Biasanya pak tani itu pergi ke sawah seorang
diri, melakukan segala aktifitas tanpa bantuan siapapun. Namun pagi itu ia
mengajak Ilalang untuk ikut dengannya ke sawah yang jaraknya lumayan jauh dari
desa. Sawah yang letaknya di tengah rawa-rawa tersebut mengharuskan Ilalang dan
ayahnya menaiki perahi kecil untuk sampai di sana. Kata ayahnya, ia butuh bantuan
Ilalang untuk menutup galengan (dinding petak sawah) yang dijebol
seseorang yang tidak bertanggung jawab. Galengan di sawah ini beda
dengan sawah-sawah lainnya, letaknya yang di tengah rawa-rawa membuat dinding
petak sawah tersebut haruslah tinggi untuk menghalangi genangan air.
Sesampainya di sana, Ilalang dan ayahnya
menggali tanah dengan cangkul yang kondisinya sudah sedikit rusak, sehingga
butuh tenaga lebih untuk menggunakannya. Tanah dari galian tersebut dimasukkan
ke dalam karung bekas wadah pupuk hingga penuh, kemudian ditutuplah lubang itu
dengan karung yang berisikan tanah. Dibutuhkan ekstra hati-hati untuk
mengangkat karung-karung yang berisikan tanah itu, selain karena berat, medan
di sawah itu juga sangat sulit. Sedikit saja luput dari kehati-hatian maka kaki
akan terkena keong yang bercangkang tajam, hingga tergelincir jatuh ke kali
(sungai).
Beberapa jam berlalu, matahari hampir lurus di
atas kepala, keringat bercucuran membasahi baju yang kotor terkena tanah liat. Akhirnya,
galengan telah ditutup dengan rapat sehingga air tak mampu menembus
sela-sela tanah tersebut. Sungguh pekerjaan yang tidak mudah dan capeknya bukan
main. Ilalang dan ayahnya kemudian duduk di bawah pepohonan yang rindang untuk
istirahat sejenak dengan meminum seteguk air dan meluruskan kedua kaki.
Ilalang melihat wajah ayahnya yang begitu
lelah, perasaan iba dan takjub bercampur jadi satu merasuki pikirannya, ia pun
merenung. Ia iba kepada ayahnya karena kerasnya kerja yang harus dijalaninya di
usia tua. Apalagi jika Ilalang sudah waktunya aktif kuliah, maka tak ada lagi
yang membantu ayahnya di sawah. Adapun ketika Ilalang di rumah, jarang-jarang
ayahnya mengajak ia ke sawah, mungkin karena tak ingin Ilalang lelah.

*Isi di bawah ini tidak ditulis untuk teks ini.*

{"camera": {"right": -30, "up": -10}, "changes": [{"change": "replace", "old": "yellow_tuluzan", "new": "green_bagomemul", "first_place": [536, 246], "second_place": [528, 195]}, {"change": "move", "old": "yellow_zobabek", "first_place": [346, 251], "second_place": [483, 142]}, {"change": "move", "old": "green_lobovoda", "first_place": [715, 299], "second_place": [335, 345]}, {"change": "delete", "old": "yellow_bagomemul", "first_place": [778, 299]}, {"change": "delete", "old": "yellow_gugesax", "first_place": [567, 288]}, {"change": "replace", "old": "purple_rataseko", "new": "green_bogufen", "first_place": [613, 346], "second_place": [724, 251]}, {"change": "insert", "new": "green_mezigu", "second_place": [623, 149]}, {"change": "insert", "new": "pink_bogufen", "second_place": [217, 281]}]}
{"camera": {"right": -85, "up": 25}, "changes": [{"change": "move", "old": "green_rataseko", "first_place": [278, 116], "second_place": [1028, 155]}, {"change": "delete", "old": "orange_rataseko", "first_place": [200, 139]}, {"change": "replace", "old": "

Di sisi lain Ilalang sangat takjub dan bangga
kepada ayahnya. Walau jari-jari kaki ayah Ilalang tak lagi utuh karena terkena
cangkul dan keong, hal itu tidak menyurutkan langkahnya untuk tetap semangat
bertani. Kalian tahu, siapa saja yang merasakan hasil kerja keras ayah Ilalang?
Bukan hanya Ilalang sekeluarga. Banyak sekali orang di luar sana yang tidak
mengenal ayah Ilalang, namun merasakan hasil kerja kerasnya. Apa itu? Butiran beras
yang dapat mengenyangkan perut-perut orang di luar sana, ribuan bahkan mungkin jutaan,
dan mungkin diantaranya adalah kalian.
Dalam suasana hening pundak Ilalang ditepuk
ayahnya seraya berkata, “Nak, ayo pulang!! Jangan melamun saja”. Ilalang dan
ayahnya kembali menaiki perahu kecil menuju rumah untuk melanjutkan aktifitas
yang lain.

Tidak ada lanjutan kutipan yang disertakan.